RMC Sport

"Il y a un risque que Lucas Hernandez aille en prison", Hermel explique la procédure de la justice espagnole

En raison du non-respect d'une mesure d'éloignement dans une affaire de violences conjugales mutuelles, Lucas Hernandez se trouve sous le coup d'une ordonnance d'incarcération en Espagne. Frédéric Hermel, spécialiste du football espagnol sur RMC, explique pourquoi la justice a pris cette décision à l'égard du champion du monde français.

La justice espagnole a ordonné mercredi l'incarcération du défenseur international français Lucas Hernandez pour ne pas avoir respecté une mesure d'éloignement imposée après une rixe avec sa compagne. Le champion du monde 2018, sous contrat au Bayern Munich, doit se présenter le 19 octobre devant un tribunal de Madrid afin que l'ordonnance d'incarcération lui soit notifiée. Il aura après cette audience dix jours pour entrer en prison.

La première condamnation de Lucas Hernandez dans cette affaire remonte à février 2017. Le défenseur, tout comme sa compagne, s'était vu infliger 31 jours de travaux d'intérêt général et une mesure d'éloignement et d'interdiction d'entrer en contact durant six mois pour des violences conjugales mutuelles. À peine quatre mois plus tard, le joueur et sa compagne avaient été interpellés à l'aéroport de Madrid-Barajas alors qu'ils revenaient de vacances.

Trois cas de figure

"Oui, il y a un risque que Lucas Hernandez aille en prison", observe Frédéric Hermel, spécialiste du football espagnol sur RMC. "Il y a trois cas de figure possible désormais. Soit qu'il fasse vraiment ses six mois de prison, ce qui ne paraît pas vraiment probable, soit qu'il soit emprisonné quelques jours et que la justice accepte ensuite le recours des avocats, soit qu'il se présente le 19 octobre et qu'un juge décide de le laisser en liberté", analyse l'éditorialiste.

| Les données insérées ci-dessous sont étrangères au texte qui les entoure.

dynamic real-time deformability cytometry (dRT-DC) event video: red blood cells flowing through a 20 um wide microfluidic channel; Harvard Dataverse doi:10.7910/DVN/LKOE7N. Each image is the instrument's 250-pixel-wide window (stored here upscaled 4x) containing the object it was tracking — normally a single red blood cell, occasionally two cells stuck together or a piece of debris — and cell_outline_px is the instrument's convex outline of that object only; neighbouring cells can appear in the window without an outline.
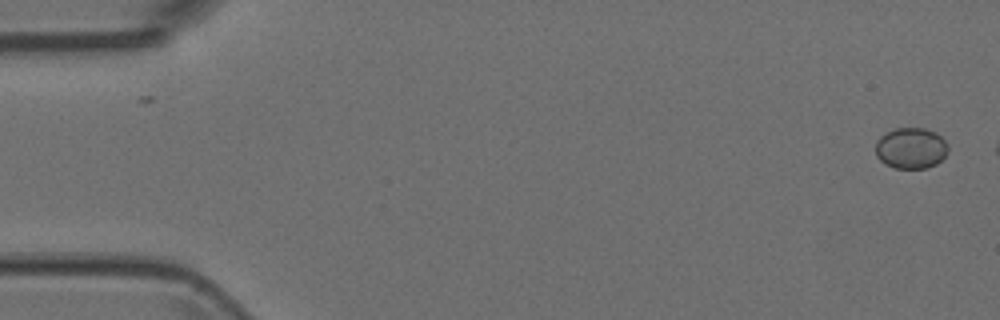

Selon le tribunal, l'ancien défenseur de l'Atlético de Madrid a d'ores et déjà fait appel de l'ordonnance d'incarcération. Par ailleurs, la pratique judiciaire en Espagne fait que les peines de prison inférieures à deux ans ne sont généralement pas appliquées (sauf récidive).

Des "exemples" avec les personnalités

Il s'avère cependant que la justice espagnole est "très sévère" avec les personnalités publiques, explique Frédéric Hermel. "Il y a la volonté de faire un exemple, estime-t-il. On l'a vu avec les condamnations fiscales de Cristiano Ronaldo et de Lionel Messi". Aussi, notamment depuis le mouvement #MeToo contre les violences sexistes et sexuelles, "les violences intrafamiliales sont prises très au sérieux en Espagne".

Enfin, si la situation est aussi délicate pour Lucas Hernandez, c'est aussi en raison de son attitude face à la justice. "Le problème depuis le départ, c'est qu'on a l'impression qu'il n'a pas pris les choses au sérieux", conclut Frédéric Hermel.